##### Input #####
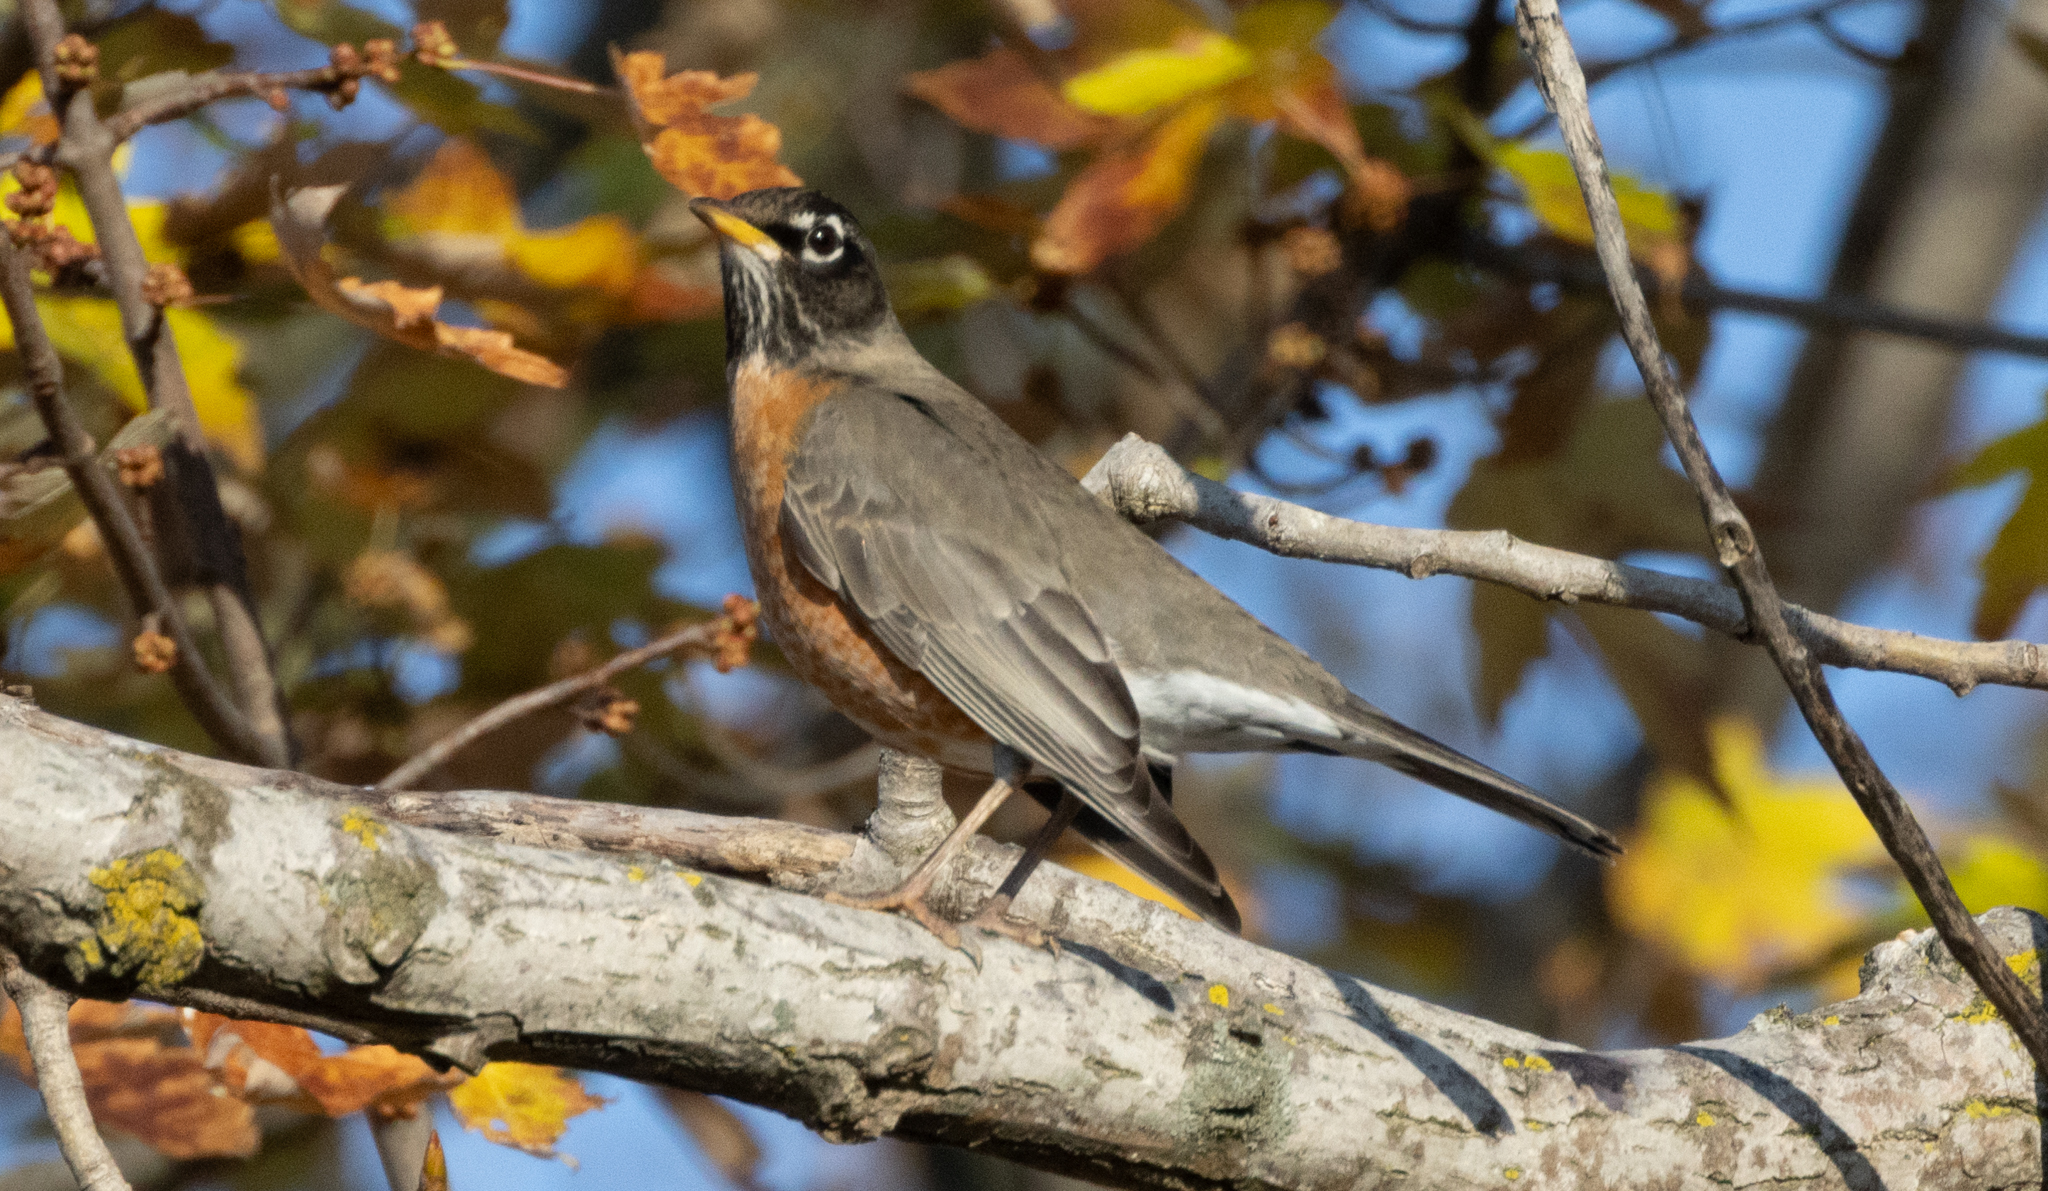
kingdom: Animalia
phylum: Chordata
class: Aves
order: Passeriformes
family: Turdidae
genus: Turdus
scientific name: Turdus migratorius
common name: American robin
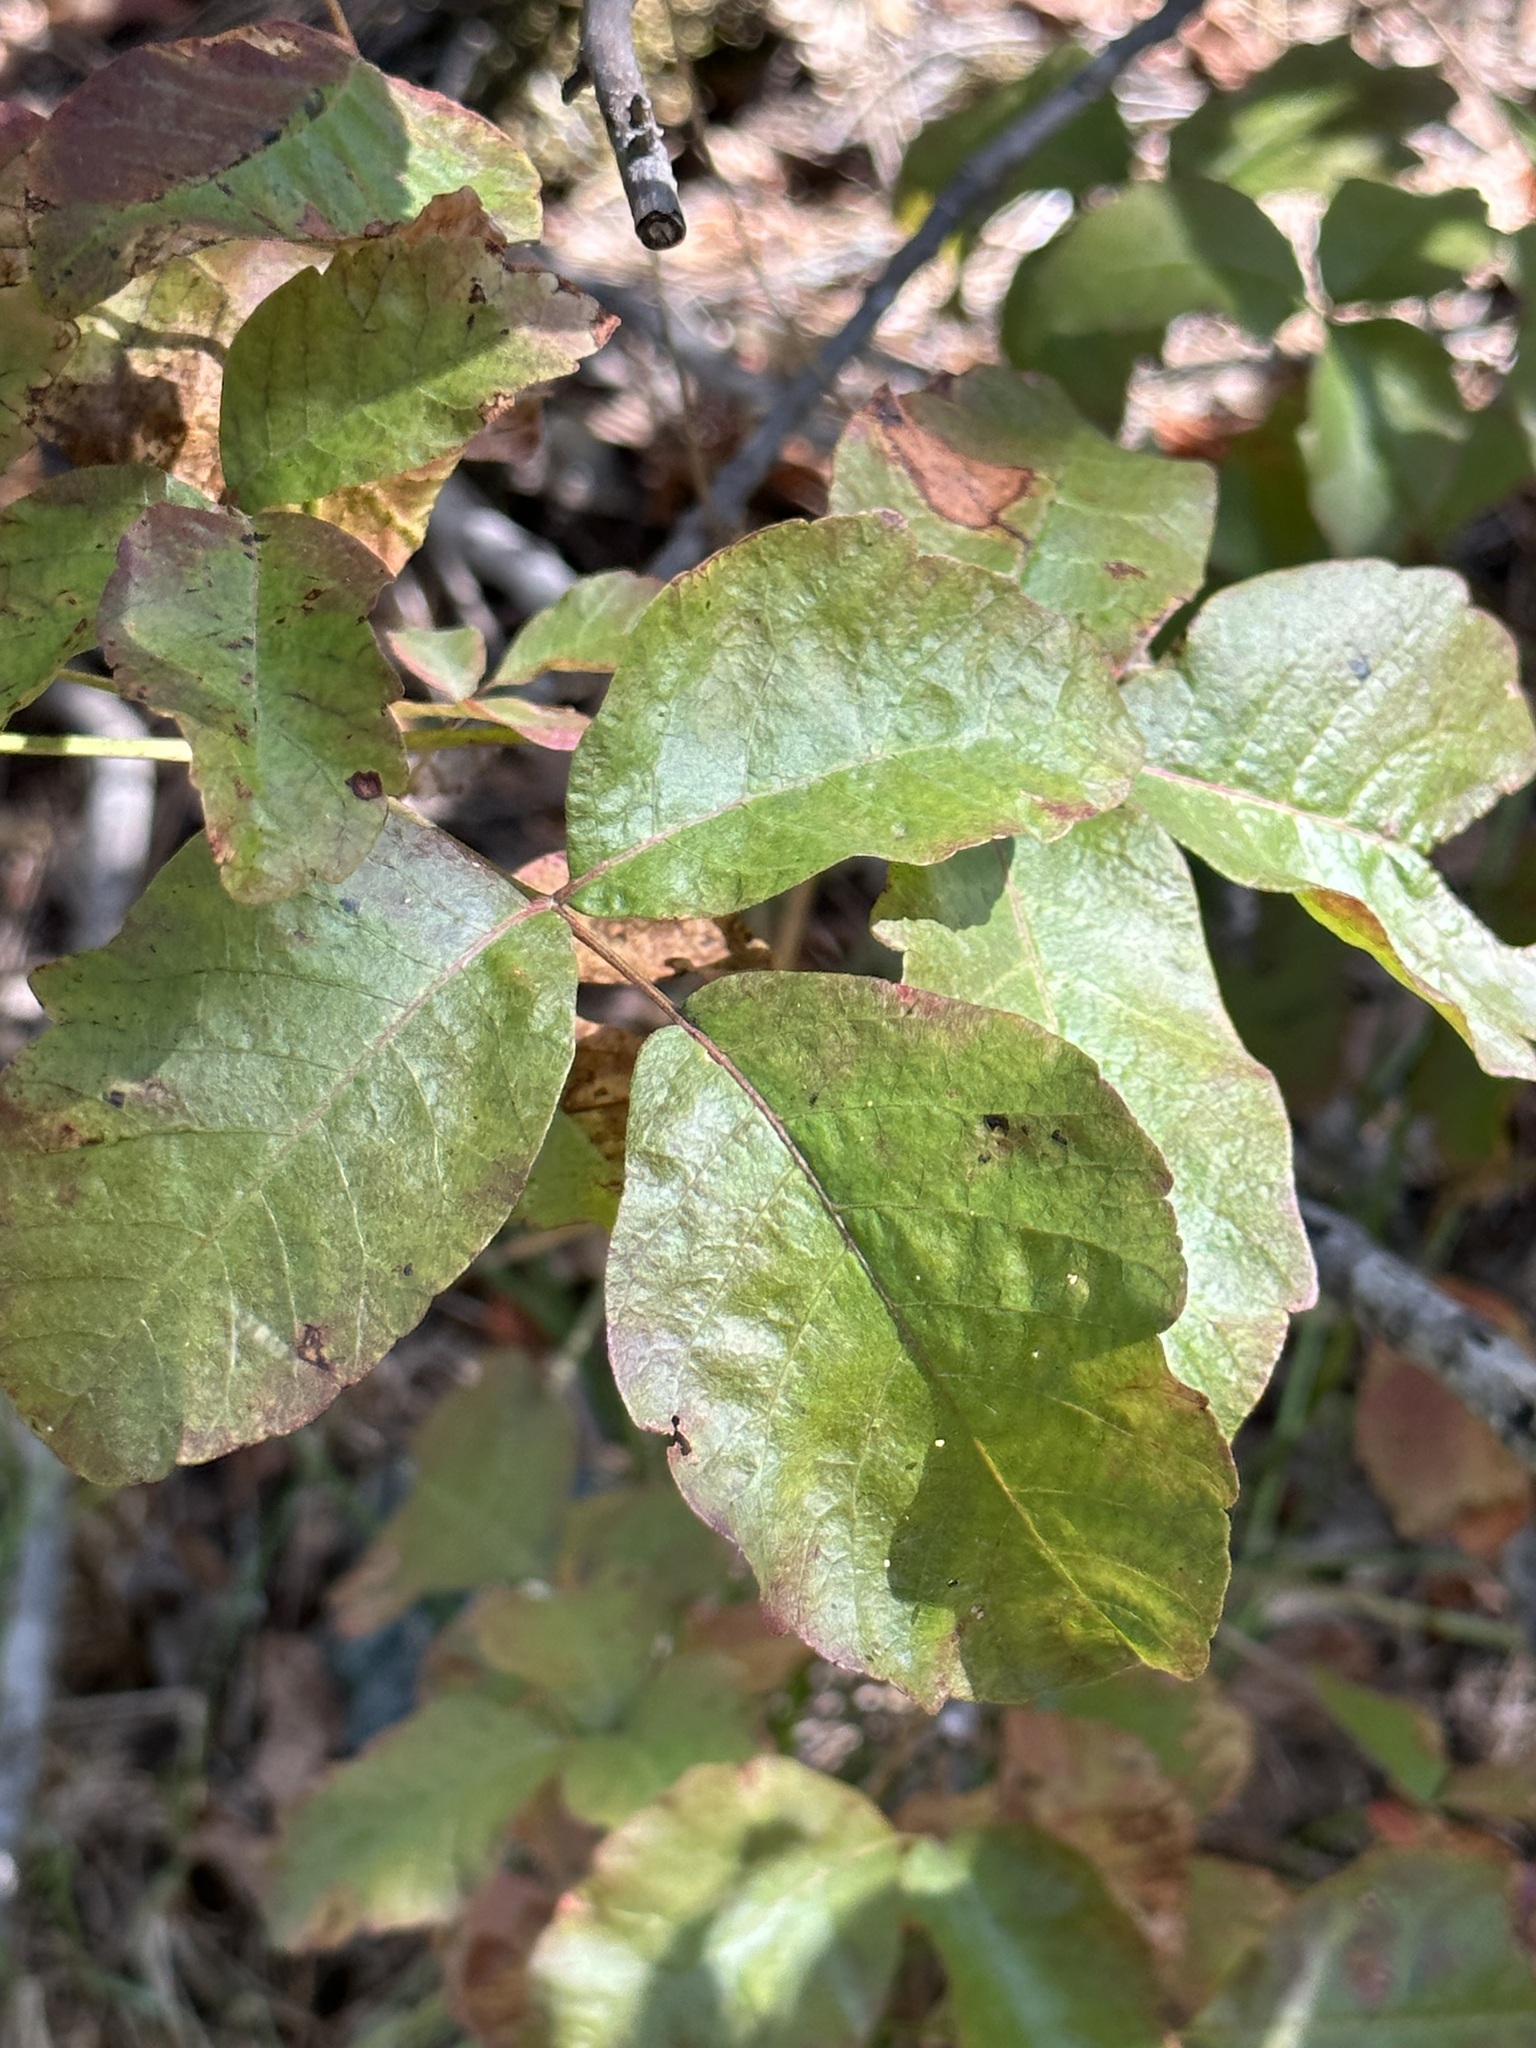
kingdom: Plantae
#####
(Given task)
Return all of the lines above word for word, omitting the pictures from your answer.

(Solution to this problem)
kingdom: Animalia
phylum: Chordata
class: Aves
order: Passeriformes
family: Turdidae
genus: Turdus
scientific name: Turdus migratorius
common name: American robin
kingdom: Plantae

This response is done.